We read that when Jonah was on the boat trying to escape God’s call for his life, the storm rages and the fishermen cast lots to see who’s fault it is. The lots fall to Jonah indicating that the storm is his fault. In this moment we see an act of selflessness as he instructs the fishermen to cast him overboard to save his life. Now these are 12 men that Jonah had just met down at the docks yet we see his absolute lack of compassion for 120,000 souls in the city of Nineveh! We see another interesting comparison as Jonah is sitting on the hill waiting for God to smite the Ninevites. God caused a plant to grow to shade Jonah whilst he waits for Nineveh’s destruction. Over the course of a few days Jonah has developed some sort of relationship with the plant because as it is eaten away by a worm he cries out in anguish over it’s death. Again, a misplaced passionate cry for justice over the wrong thing. In 2017 it is not uncommon to hear about the amazing organisations fighting for rainforests, baby seals and whales but all the while thousands of unborn children are aborted every year in Australia and few say a word.

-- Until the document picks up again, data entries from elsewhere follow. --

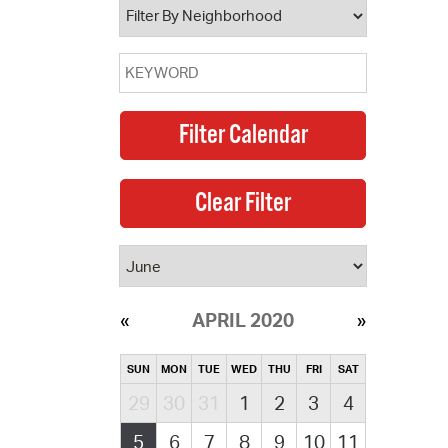
APRIL 2020
SUN
MON
TUE
WED
THU
FRI
SAT
29
30
31
1
2
3
4
5
6
7
8
9
10
11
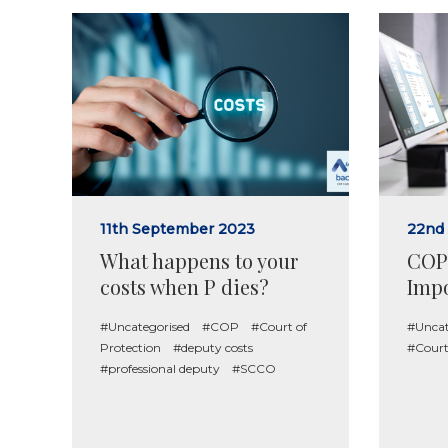
11th September 2023
22nd
What happens to your
COP 
costs when P dies?
Impo
#Uncategorised
#COP
#Court of
#Uncat
Protection
#deputy costs
#Court
#professional deputy
#SCCO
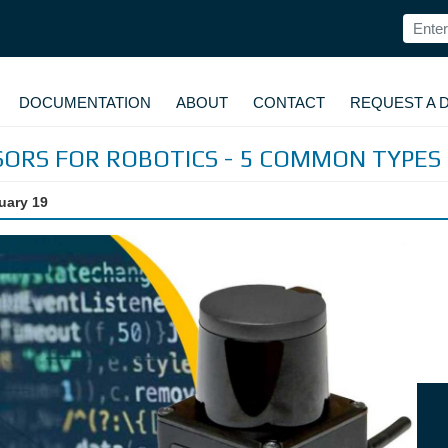
DOCUMENTATION
ABOUT
CONTACT
REQUEST A 
SORS FOR ROBOTICS - 5 COMMON TYPES
uary 19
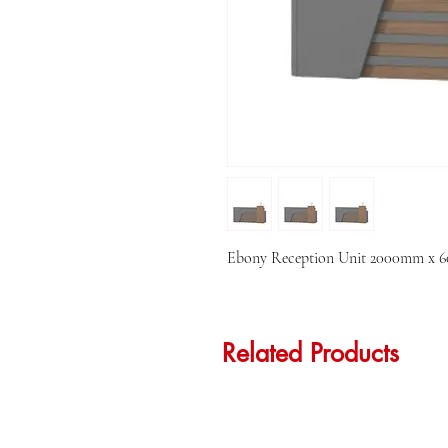
Ebony Reception Unit 2000mm x
Related Products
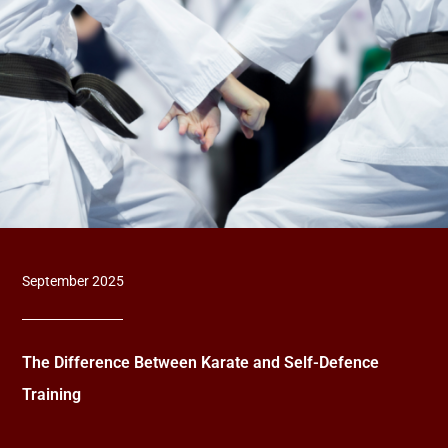
September 2025
The Difference Between Karate and Self-Defence
Training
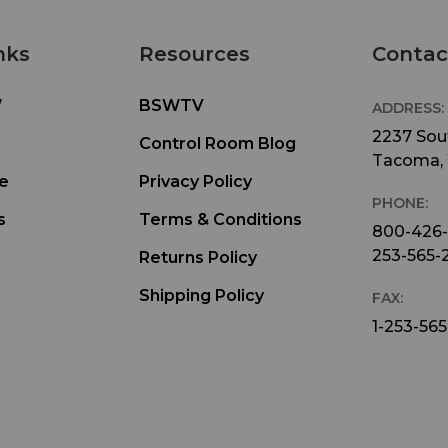
nks
Resources
Contac
W
BSWTV
ADDRESS:
2237 Sout
Control Room Blog
Tacoma,
e
Privacy Policy
PHONE:
s
Terms & Conditions
800-426
253-565-
Returns Policy
Shipping Policy
FAX:
1-253-565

Misplaced passion.

5. It was easier for God to get 120,000 to do His will than 1 believer.

We can imagine the scene – Jonah, having quiet time, reading the Torah. God speaks and commissions him for Nineveh. Jonah folds up his bible and heads out in the exact opposite direction. He couldn’t even fake going to Nineveh via Tarshish! But we see the 120,000 bloodthirsty people of Nineveh heed the word of the Lord quicker than the 1 believer, as Jonah preaches. Mosul today under ISIL’s rule would be the equivalent of what Jonah faced in his day. I wonder if it would have been easier to cause a heart change in ISIL than to get Christians of 2017 to fulfil their Great Commission.

Lastly, the fish represented the Grace of God for Jonah and Nineveh.

If we reflect back on the story where Jonah was thrown overboard, if there had been no fish to swallow up Jonah, both Jonah and Nineveh would have faced judgement that day. The fish represents the grace of God for all parties in the story. Today, you and I represent the fish. We are the grace of God to our world and when God says go out into all the world the last thing we want to be doing is swimming away. God’s call is on us to be fisher’s of men but to also be the message of grace to a lost and hurting world.